What did they do
Not really clear. FD reports the folks have been building up some riskless option positions, selling millions of option premium. In some cases more than 2 million euro. The money was sheltered on a savings account at the bank. Profits amounted approximately a few tens of thousands. Bank lost because of an interest spread. Interesting stuff, journalists may not always connect the dots in derivatives – but these facts don’t sound like fiction.
Intraday trading violation
Employees also violated a certain intraday trading rule ; at some banks you can’t buy and sell the same security within 24 hours. This silly rule should block staff from frontrunning on customer orders. In reality they wouldn’t have the time to frontrun any order at all. Customers’ trade executions are within split seconds. No human could be fast enough. And second, those retail orders aren’t moving markets anyway. Market makers would love to see the retail order flow coming. Not to frontrun, but to trade against them.

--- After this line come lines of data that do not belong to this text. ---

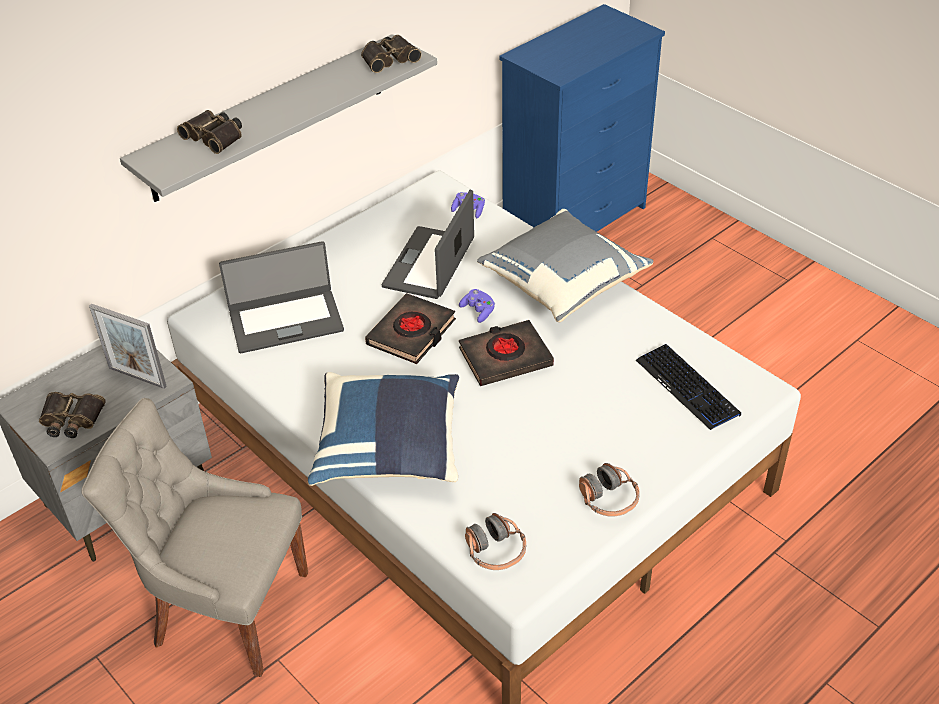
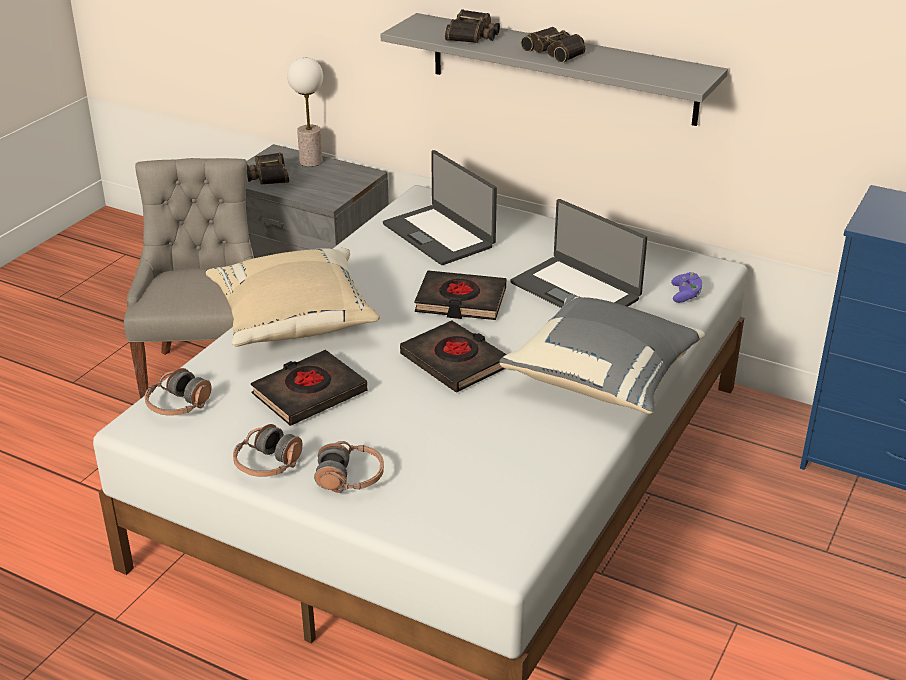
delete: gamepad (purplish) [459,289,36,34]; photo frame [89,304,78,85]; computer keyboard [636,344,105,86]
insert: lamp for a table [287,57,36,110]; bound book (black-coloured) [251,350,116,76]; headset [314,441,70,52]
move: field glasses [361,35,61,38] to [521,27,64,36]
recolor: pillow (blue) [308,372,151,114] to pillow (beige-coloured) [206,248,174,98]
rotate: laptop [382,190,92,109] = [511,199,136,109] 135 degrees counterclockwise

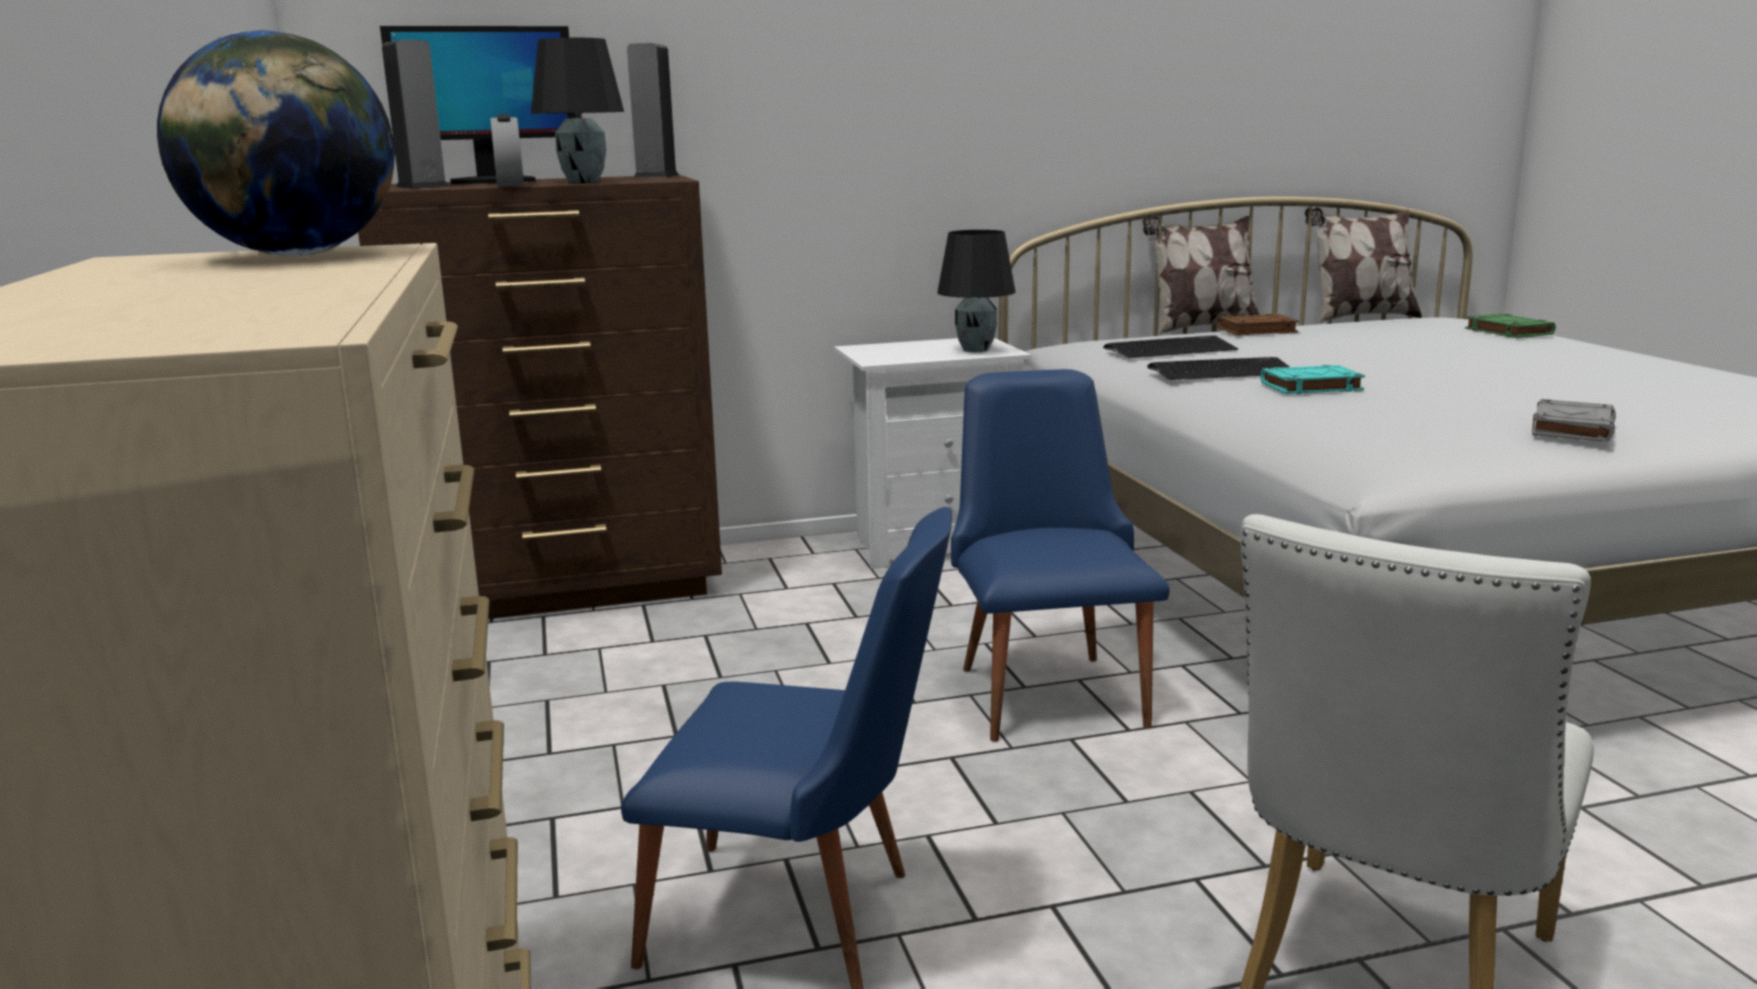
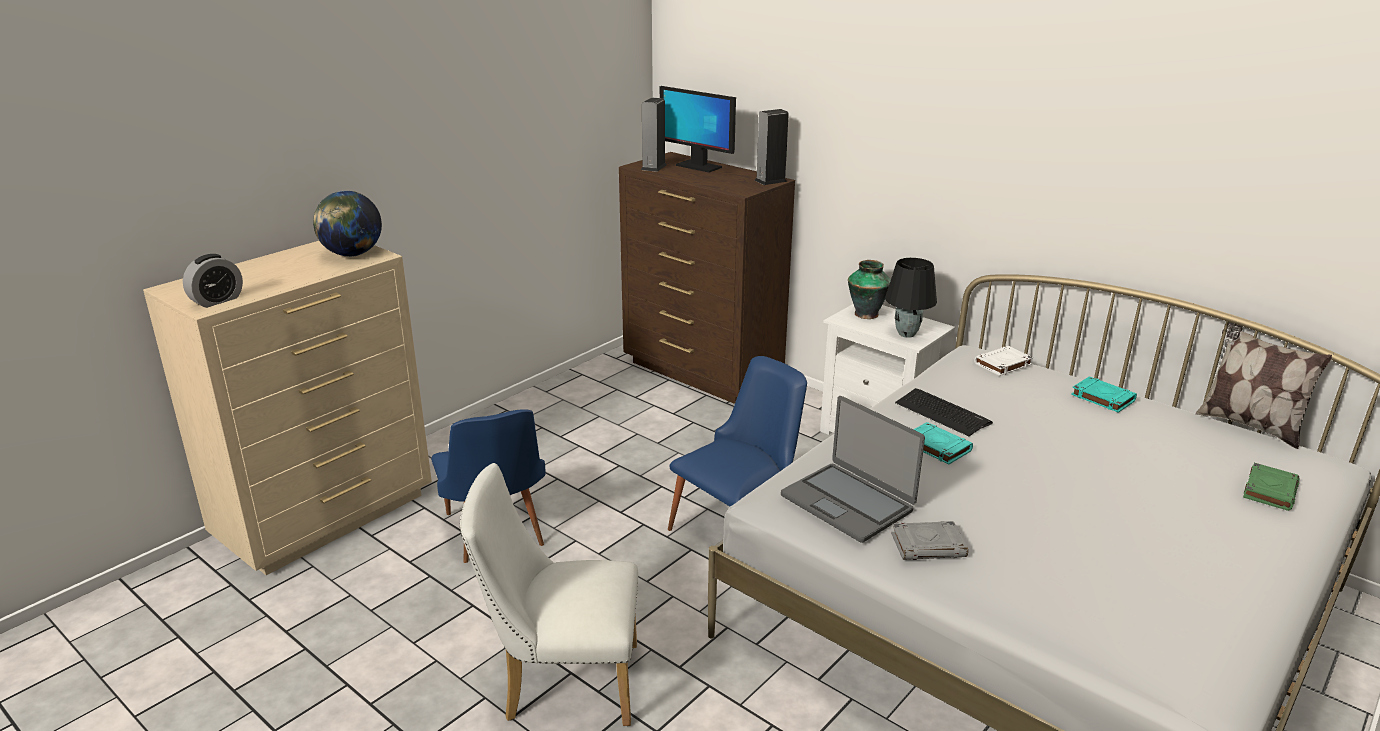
delete: lamp for a table (black-coloured) [531,38,93,145]; pillow [1142,216,118,119]; computer keyboard [1103,336,135,22]
insert: vase [848,260,43,59]; bound book (white) [974,346,59,30]; laptop [781,396,144,147]
move: table clock [490,114,34,72] to [183,254,60,54]
recolor: bound book (brown-coloured) [1217,314,82,21] to bound book (turquoise-coloured) [1071,376,66,37]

In the afternoon the Binck spokesman pointed to the intraday trading violations. Really, no lower staff would be fired for breaking such petty rules. There’s no real benefit for them, no one would be harmed and a small penalty would do.
Reverse engineering
So, reverse engineering the situation at Binck. My best guess is the risk managers sold some deep in-the-money options on the AEX index. Somehow they have been able to circumvent the margin requirements and draw some interest at a savings account. A few dozen box spreads would generate millions of option premium. And millions of option premium would generate a few thousand euros if you can find a decent savings account rate. The margin requirements are fixed by the clearing, maybe long options can offset those margins. Anyway, risk managers should know the procedures. Interest arbitrage against your own employer, would be serious robbery.